Muchas horas después, comprado y vendido todo el género, el mercader abandonó la ciudad y al volver a cruzarse con el mendigo le preguntó: “¿Qué hiciste con las monedas que te di?”. A lo que éste contestó: “Con una moneda compré pan, para tener con qué vivir, y con la otra compré una rosa, para tener por qué vivir”. Siempre me ha pasmado la ceguera que tantos gestores parecen mostrar ante la necesidad que los humanos tenemos de esas cosas tan innecesarias que son el arte y la belleza.
Por ejemplo, estoy convencida de que residir en un lugar hermoso, que tu barrio sea bonito, en fin, hace descender la criminalidad y la violencia.
De hecho, diversos estudios demuestran que un entorno feo y sucio multiplica el vandalismo callejero, mientras que las zonas cuidadas y bien mantenidas lo rebajan.
Lo cual es pura lógica.
Por fortuna, la sociedad está compuesta por millones de personas que toman millones de modestas decisiones al día y que, con sus actitudes, pueden producir grandes efectos en la vida de los demás. Muchos CEPA mantuvieron a trancas y barrancas estas actividades a través de las asociaciones de alumnos y profesores, que pagaban una cuota mínima para poder costear a un docente.
Y han podido ir recuperando algunas de las enseñanzas, como inglés e informática.

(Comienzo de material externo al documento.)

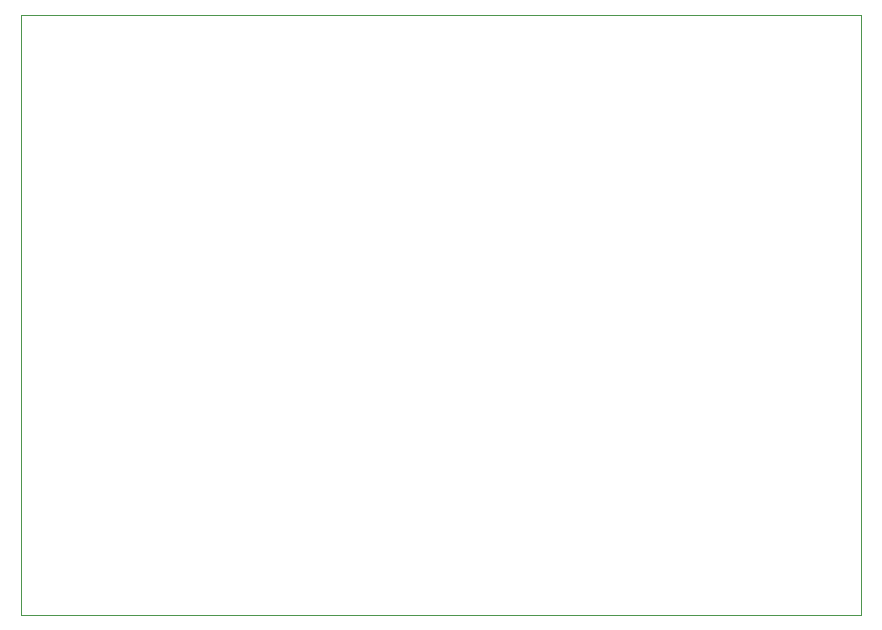
<source format=gbr>
%TF.GenerationSoftware,KiCad,Pcbnew,5.1.5+dfsg1-2build2*%
%TF.CreationDate,2020-10-06T01:11:41+02:00*%
%TF.ProjectId,pcb_50x70mm,7063625f-3530-4783-9730-6d6d2e6b6963,1.0*%
%TF.SameCoordinates,PX63ebd58PY6049a88*%
%TF.FileFunction,Profile,NP*%
%FSLAX46Y46*%
G04 Gerber Fmt 4.6, Leading zero omitted, Abs format (unit mm)*
G04 Created by KiCad (PCBNEW 5.1.5+dfsg1-2build2) date 2020-10-06 01:11:41*
%MOMM*%
%LPD*%
G04 APERTURE LIST*
%TA.AperFunction,Profile*%
%ADD10C,0.050000*%
%TD*%
G04 APERTURE END LIST*
D10*
X0Y0D02*
X0Y50800000D01*
X71120000Y0D02*
X0Y0D01*
X71120000Y50800000D02*
X71120000Y0D01*
X0Y50800000D02*
X71120000Y50800000D01*
M02*

</source>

Pero como la literatura y el arte siguen sin estar reconocidos oficialmente, a Laura G. Matarín, directora del CEPA de Pozuelo, una profesora vocacional y espléndida, se le ocurrió la idea de organizar este certamen “para que la Administración no se olvide de que la literatura existe”.

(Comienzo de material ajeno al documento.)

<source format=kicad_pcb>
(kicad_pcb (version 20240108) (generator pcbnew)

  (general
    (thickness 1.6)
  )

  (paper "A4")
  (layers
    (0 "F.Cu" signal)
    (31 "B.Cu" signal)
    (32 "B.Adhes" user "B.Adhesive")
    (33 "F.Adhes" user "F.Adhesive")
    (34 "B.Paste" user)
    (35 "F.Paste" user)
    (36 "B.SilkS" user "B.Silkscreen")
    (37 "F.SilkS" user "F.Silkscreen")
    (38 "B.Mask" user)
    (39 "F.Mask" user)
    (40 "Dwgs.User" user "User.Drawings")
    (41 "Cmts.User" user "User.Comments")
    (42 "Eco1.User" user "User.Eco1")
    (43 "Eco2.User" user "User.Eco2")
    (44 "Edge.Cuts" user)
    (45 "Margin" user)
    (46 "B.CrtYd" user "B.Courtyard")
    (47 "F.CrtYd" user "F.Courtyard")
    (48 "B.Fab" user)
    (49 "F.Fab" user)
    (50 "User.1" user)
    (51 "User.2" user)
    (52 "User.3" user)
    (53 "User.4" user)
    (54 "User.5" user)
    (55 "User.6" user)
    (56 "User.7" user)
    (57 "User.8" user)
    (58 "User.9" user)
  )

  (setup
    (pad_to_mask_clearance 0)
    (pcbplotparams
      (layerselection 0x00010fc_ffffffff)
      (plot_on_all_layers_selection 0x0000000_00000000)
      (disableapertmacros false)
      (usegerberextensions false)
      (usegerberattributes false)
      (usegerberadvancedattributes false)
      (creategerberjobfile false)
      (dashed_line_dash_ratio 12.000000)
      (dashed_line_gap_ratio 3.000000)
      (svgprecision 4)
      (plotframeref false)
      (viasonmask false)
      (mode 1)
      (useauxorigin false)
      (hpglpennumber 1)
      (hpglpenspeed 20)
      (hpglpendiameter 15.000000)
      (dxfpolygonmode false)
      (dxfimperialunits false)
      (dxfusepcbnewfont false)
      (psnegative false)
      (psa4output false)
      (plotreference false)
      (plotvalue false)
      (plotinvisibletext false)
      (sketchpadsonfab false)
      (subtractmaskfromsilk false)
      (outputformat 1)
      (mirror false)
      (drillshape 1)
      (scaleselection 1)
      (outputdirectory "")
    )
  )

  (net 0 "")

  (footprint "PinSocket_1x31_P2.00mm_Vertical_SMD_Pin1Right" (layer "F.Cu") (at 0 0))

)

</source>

Los cuentos debían responder a la premisa “Tengo hambre de…”. Recibieron 157 textos de todos los niveles: participaron desde discapacitados hasta presos.
Había cuatro premios y ganaron cuatro mujeres, que salieron y leyeron sus escritos.
Eran buenos, y lo digo sin paternalismo.
La campeona del CEPA de Pozuelo fue Mariluz Fernández: la nombro porque se lo merece.
Pero la primera en subir fue la vencedora de la Comunidad, Ana Magdalena del Prado, una mujer de mediana edad que empezó a llorar nada más poner el pie en el escenario.
Llorando leyó su precioso, conmovedor y muy literario texto, que hablaba de cómo la cultura y la belleza de las palabras pueden salvarte.
Dio las gracias por el premio, dijo que era el logro de su vida, que por fin lo había conseguido.
La felicidad iluminaba sus incesantes lágrimas; no creo que el ganador de un Nobel pueda experimentar una dicha mayor.
Y me parece que todos percibimos la hondura del momento, que todos sentimos que era justa su emoción, que era muy merecida, que se trataba de un premio en efecto muy grande.
No hay galardón más importante que aquel capaz de cambiar tu destino.
Para que luego digan que la literatura no sirve para nada.